Horace, Odes 2.14 (tr. C.E. Bennett):
Alas, O Postumus, Postumus, the years glide swiftly by, nor will righteousness give pause to wrinkles, to advancing age, or Death invincible—

no, not if with three hecatombs of bulls a day, my friend, thou strivest to appease relentless Pluto, who imprisons Geryon of triple frame and Tityos,

by the gloomy stream that surely must be crossed by all of us who feed upon Earth's bounty, be we princes or needy husbandmen.

In vain shall we escape from bloody Mars and from the breakers of the roaring Adriatic; in vain through autumn tide shall we fear the south-wind that brings our bodies harm.
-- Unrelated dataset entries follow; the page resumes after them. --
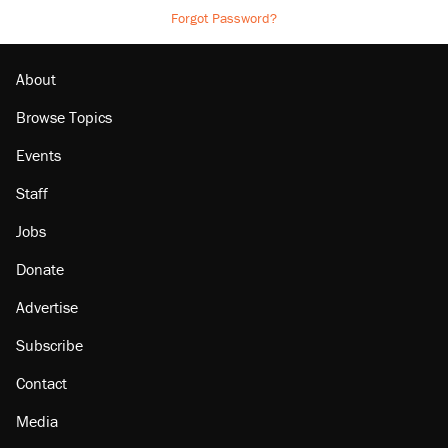
Forgot Password?
About
Browse Topics
Events
Staff
Jobs
Donate
Advertise
Subscribe
Contact
Media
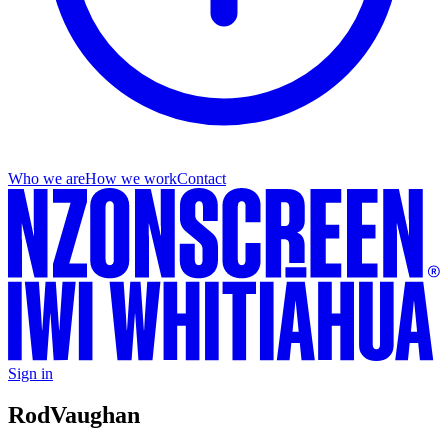
Who we are
How we work
Contact
Sign in
Rod
Vaughan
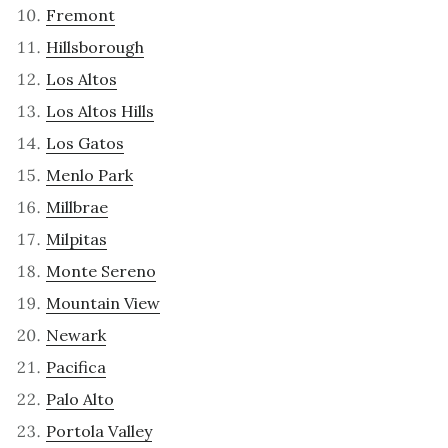
Fremont
Hillsborough
Los Altos
Los Altos Hills
Los Gatos
Menlo Park
Millbrae
Milpitas
Monte Sereno
Mountain View
Newark
Pacifica
Palo Alto
Portola Valley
At last we needs must gaze on black Cocytos winding with its sluggish flow, and Danaus' daughters infamous, and Sisyphus, the son of Aeolus, condemned to ceaseless toil.

Earth we must leave, and home and darling wife; nor of the trees thou tendest now, will any follow thee, its short-lived master, except the hated cypress.

A worthier heir shall drink thy Caecuban now guarded by a hundred keys, and drench the pavement with glorious wine choicer than that drunk at the pontiffs' feasts.



Eheu fugaces, Postume, Postume,
labuntur anni, nec pietas moram
    rugis et instanti senectae
        adferet indomitaeque morti,

non si trecenis quotquot eunt dies,        5
amice, places illacrimabilem
    Plutona tauris, qui ter amplum
        Geryonen Tityonque tristi

compescit unda, scilicet omnibus
quicumque terrae munere vescimur        10
    enaviganda, sive reges
       sive inopes erimus coloni.

frustra cruento Marte carebimus
fractisque rauci fluctibus Hadriae,
    frustra per autumnos nocentem        15
       corporibus metuemus Austrum:

visendus ater flumine languido
Cocytos errans et Danai genus
    infame damnatusque longi
       Sisyphus Aeolides laboris.        20

linquenda tellus et domus et placens
uxor, neque harum quas colis arborum
    te praeter invisas cupressos
       ulla brevem dominum sequetur.

absumet heres Caecuba dignior        25
servata centum clavibus et mero
    tinguet pavimentum superbo,
       pontificum potiore cenis.

25 dignior codd.: degener Campbell
27 superbo codd.: superbum ς Lambinus: superbus Barth: superbis Lynford
See Isaac Waisberg, Horace's Eheu Fugaces:A Collection of Translations.